Stenoma melanixa

Scientific classification
- Kingdom: Animalia
- Phylum: Arthropoda
- Class: Insecta
- Order: Lepidoptera
- Family: Depressariidae
- Genus: Stenoma
- Species: S. melanixa
- Binomial name: Stenoma melanixa Meyrick, 1912
- Synonyms: Stenoma acrosticta Walsingham, 1913;

= Stenoma melanixa =

- Authority: Meyrick, 1912
- Synonyms: Stenoma acrosticta Walsingham, 1913

Species of moth

Stenoma melanixa is a moth of the family Depressariidae. It is found in Colombia, Guatemala and Brazil (Amazonas).

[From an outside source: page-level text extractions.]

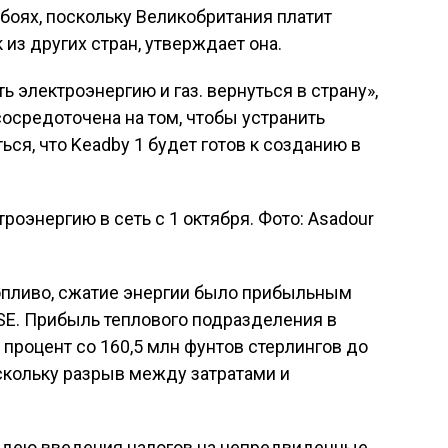
ебоях, поскольку Великобритания платит
из других стран, утверждает она.
 электроэнергию и газ. вернуться в страну»,
сосредоточена на том, чтобы устранить
ся, что Keadby 1 будет готов к созданию в
троэнергию в сеть с 1 октября. Фото: Asadour
опливо, сжатие энергии было прибыльным
SSE. Прибыль теплового подразделения в
 процент со 160,5 млн фунтов стерлингов до
оскольку разрыв между затратами и
дею введения налогов на непредвиденные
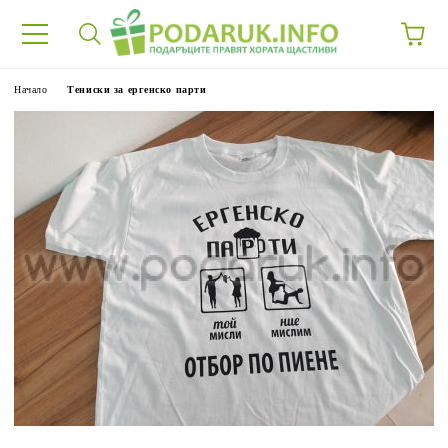
Начало
Тениски за ергенско парти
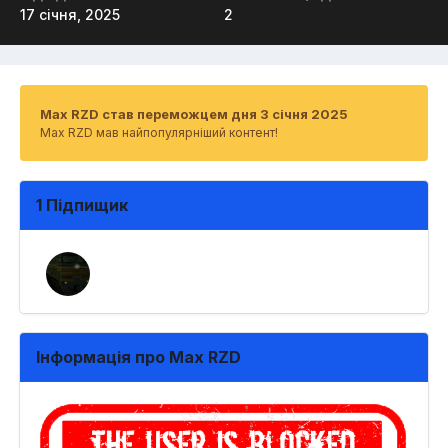
17 січня, 2025
2
Max RZD став переможцем дня 3 січня 2025
Max RZD мав найпопулярніший контент!
1 Підпищик
Інформація про Max RZD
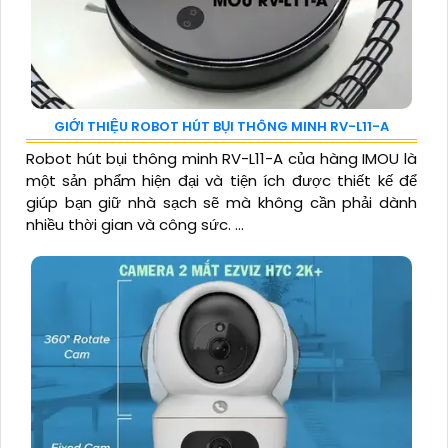
GIỚI THIỆU ROBOT HÚT BỤI THÔNG MINH RV-L11-A
Robot hút bụi thông minh RV-L11-A của hàng IMOU là
một sản phẩm hiện đại và tiện ích được thiết kế để
giúp bạn giữ nhà sạch sẽ mà không cần phải dành
nhiều thời gian và công sức. ...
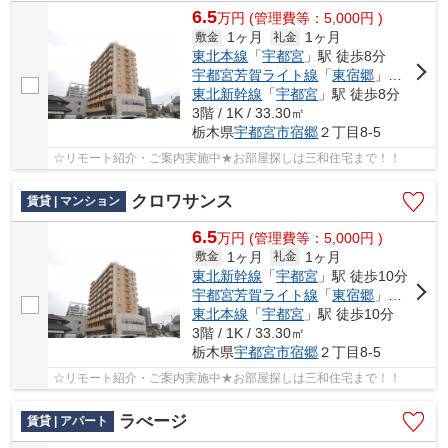
6.5
万
円
(管理費等：5,000円 )
1ヶ月
1ヶ月
敷金
礼金
東北本線
「
宇都宮
」駅 徒歩8分
宇都宮芳賀ライト線
「
東宿郷
」駅 徒歩9分
東北新幹線
「
宇都宮
」駅 徒歩8分
3階 / 1K / 33.30㎡
栃木県
宇都宮市
宿郷
２丁目8-5
☆リモート紹介・ご案内実施中★お部屋探しは三和住宅まで！！
クロワサンス
賃貸 | マンション
6.5
万
円
(管理費等：5,000円 )
1ヶ月
1ヶ月
敷金
礼金
東北新幹線
「
宇都宮
」駅 徒歩10分
宇都宮芳賀ライト線
「
東宿郷
」駅 徒歩8分
東北本線
「
宇都宮
」駅 徒歩10分
3階 / 1K / 33.30㎡
栃木県
宇都宮市
宿郷
２丁目8-5
☆リモート紹介・ご案内実施中★お部屋探しは三和住宅まで！！
ラべージ
賃貸 | アパート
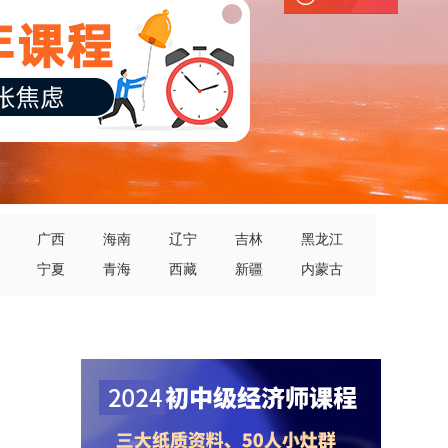
广西
海南
辽宁
吉林
黑龙江
宁夏
青海
西藏
新疆
内蒙古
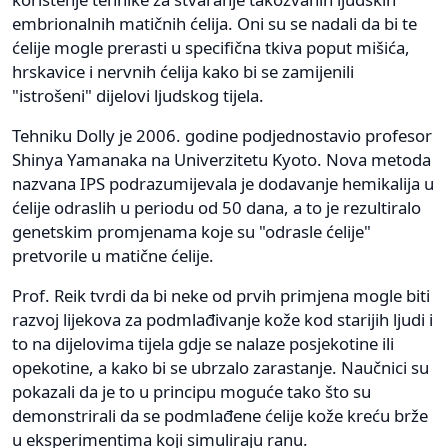
embrionalnih matičnih ćelija. Oni su se nadali da bi te
ćelije mogle prerasti u specifična tkiva poput mišića,
hrskavice i nervnih ćelija kako bi se zamijenili
"istrošeni" dijelovi ljudskog tijela.
Tehniku Dolly je 2006. godine podjednostavio profesor
Shinya Yamanaka na Univerzitetu Kyoto. Nova metoda
nazvana IPS podrazumijevala je dodavanje hemikalija u
ćelije odraslih u periodu od 50 dana, a to je rezultiralo
genetskim promjenama koje su "odrasle ćelije"
pretvorile u matične ćelije.
Prof. Reik tvrdi da bi neke od prvih primjena mogle biti
razvoj lijekova za podmlađivanje kože kod starijih ljudi i
to na dijelovima tijela gdje se nalaze posjekotine ili
opekotine, a kako bi se ubrzalo zarastanje. Naučnici su
pokazali da je to u principu moguće tako što su
demonstrirali da se podmlađene ćelije kože kreću brže
u eksperimentima koji simuliraju ranu.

The wingspan is about 26 mm. The forewings are fuscous, paler in the disc, the costa suffused with ferruginous brown, darkest on the edge, the lower edge with faint projections at one-third and two-thirds. The second discal stigma is indicated by a minute linear-transverse mark of several dark fuscous scales and there is a slender streak of blackish suffusion along the dorsum from one-fourth to near the tornus, as well as an indistinct conical projection of dark fuscous irroration reaching from the dorsum at three-fourths half across the wing. There is also a narrow whitish-grey terminal fascia, preceded on the costa by a small black spot. The hindwings are rather dark fuscous.